Hay una leyenda que cuenta que cuando nació Jesús, cuatro magos de oriente decidieron visitarlo. Quedaron de encontrarse en una posada que había en la llanura mesopotámica. Artajan, el cuarto rey mago, venía de muy lejos. Poco antes de llegar al lugar acordado, escuchó gemidos que provenían de entre unos arbustos. Se acercó y encontró a un niño llorando junto a su madre muerta. Estaba muy cansado pero ayudó al niño a trasladar a su madre y darle sepultura. Luego le dio un rubí que llevaba para el niño Jesús.
Continuó su camino, pero como había perdido mucho tiempo, cuando llegó a la posada, Melchor, Gaspar y Baltasar ya se habían marchado. Él siguió solo. Preguntando por todas partes, logró llegar a Belén y se encontró con un espectáculo aterrador. Los soldados de Herodes estaban matando a los niños de Belén después de arrebatárselos a sus madres. Hizo lo que pudo, tomó a un niño y a su madre y los escondió en una casa, y cuando llegaron los soldados, les dijo que allí no había nadie. Luego le dio un diamante, su segundo regalo para Jesús, a esa madre para que pudiera cuidar de su pequeño.

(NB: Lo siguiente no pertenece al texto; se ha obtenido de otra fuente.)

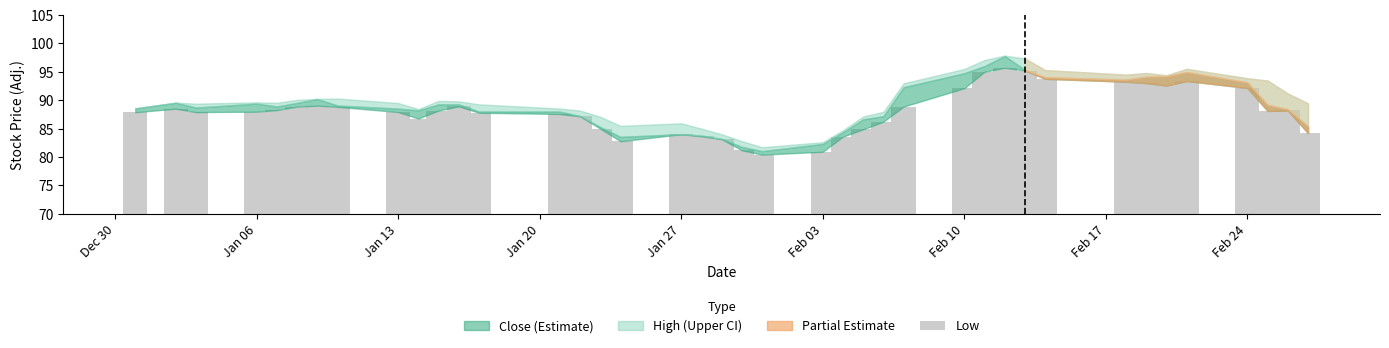

What is the value of the 34th bar from the left?

93.0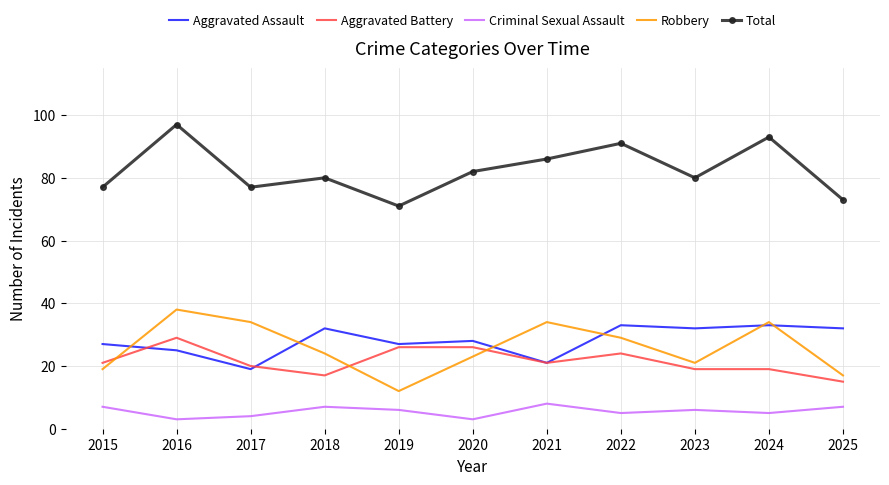

True or false: Criminal Sexual Assault and Total intersect in this chart.

False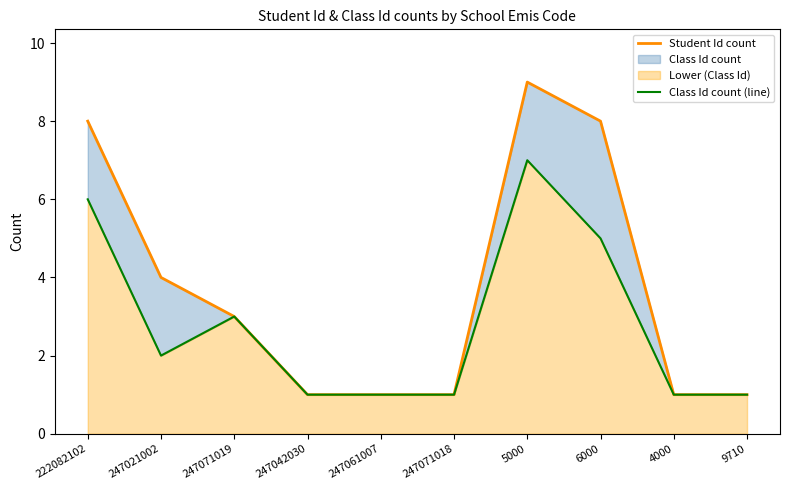

What is the minimum value shown in the chart?

1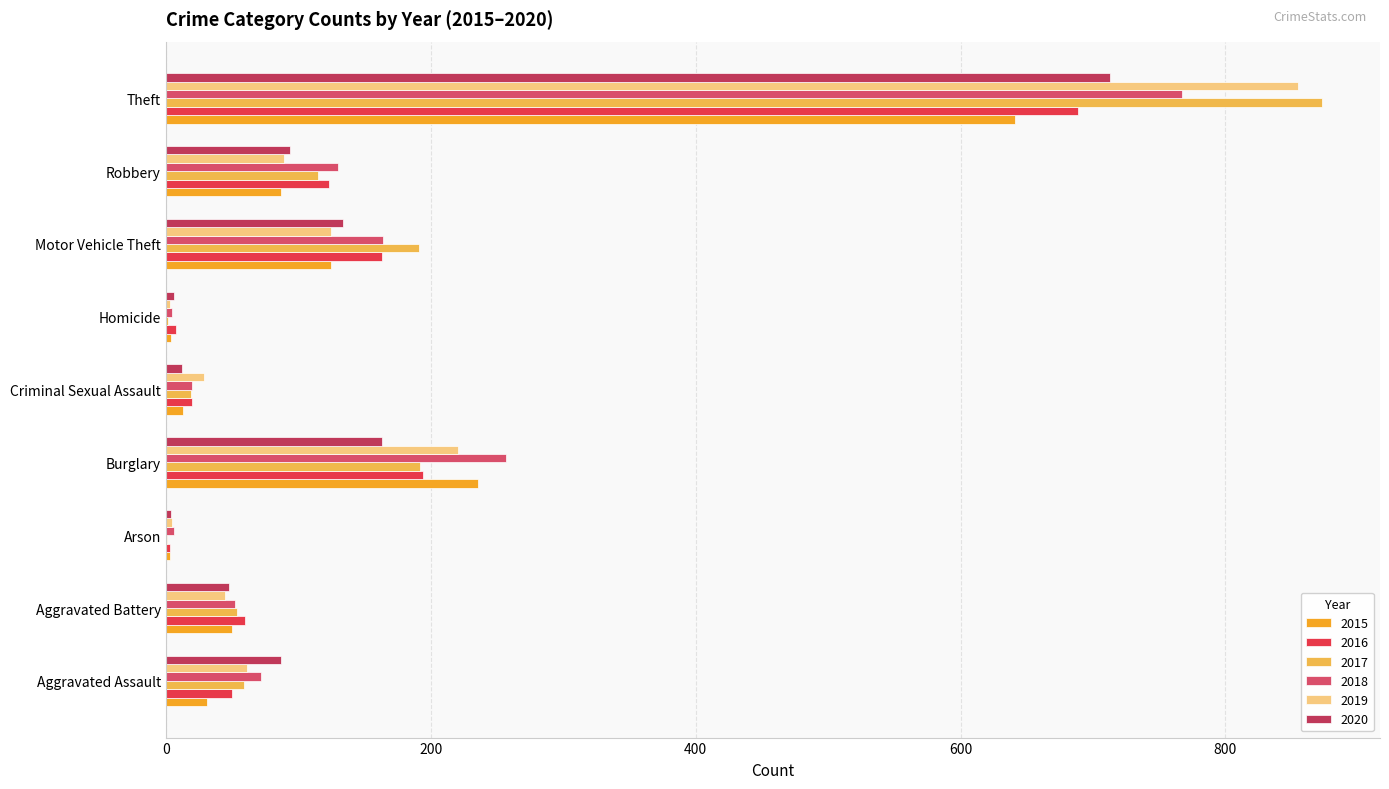

What is the total value across all series at Burglary?

1263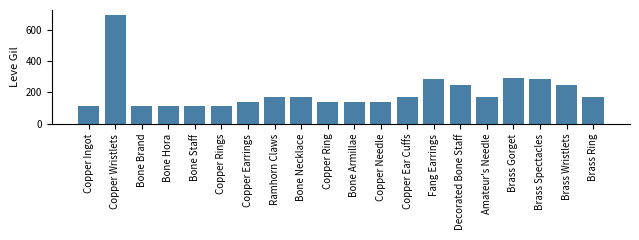

What is the sum of the values at Copper Ear Cuffs and Decorated Bone Staff?

418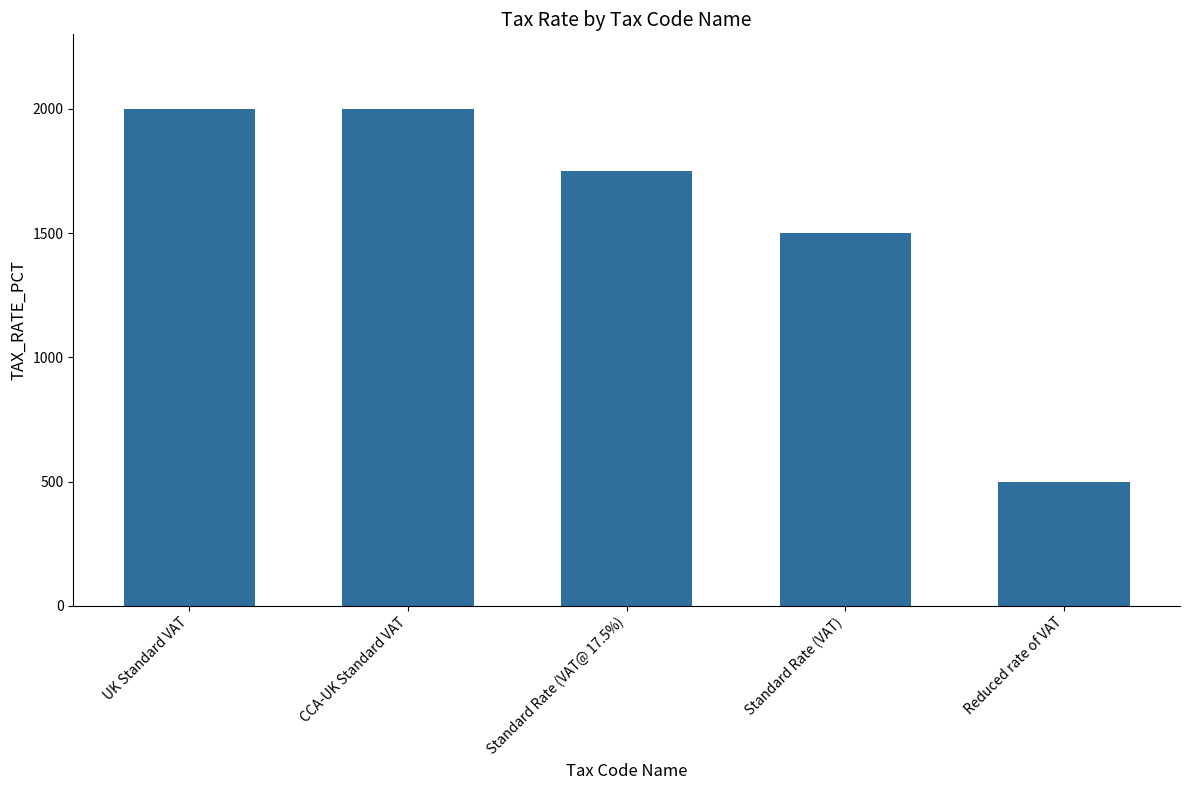

The chart shows a value of 1750 at Standard Rate (VAT@ 17.5%). True or false?

True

Alguien le dijo que la Sagrada Familia se dirigía a Egipto y él se encaminó hacia allí. Pasó mucho tiempo buscando, entregó su último regalo, una maragda, a un pobre anciano que se estaba muriendo de hambre. Tuvo noticias de que Jesús había regresado a su país y se fue a buscarlo. Pasó treinta años buscándolo. Finalmente, un día, en Jerusalén, le dijeron que Jesús estaba en el Calvario, se apresuró a ir allí; no quería perder a Jesús por nada del mundo. En el centro de Jerusalén, lo sorprendió un terremoto y una teja desprendida de un tejado le cayó en la frente. Luego vio una gran luz y, poco antes de expirar, sintió que decía:
—Finalmente te he encontrado, mi Jesús, aunque ahora me doy cuenta de que siempre has estado conmigo.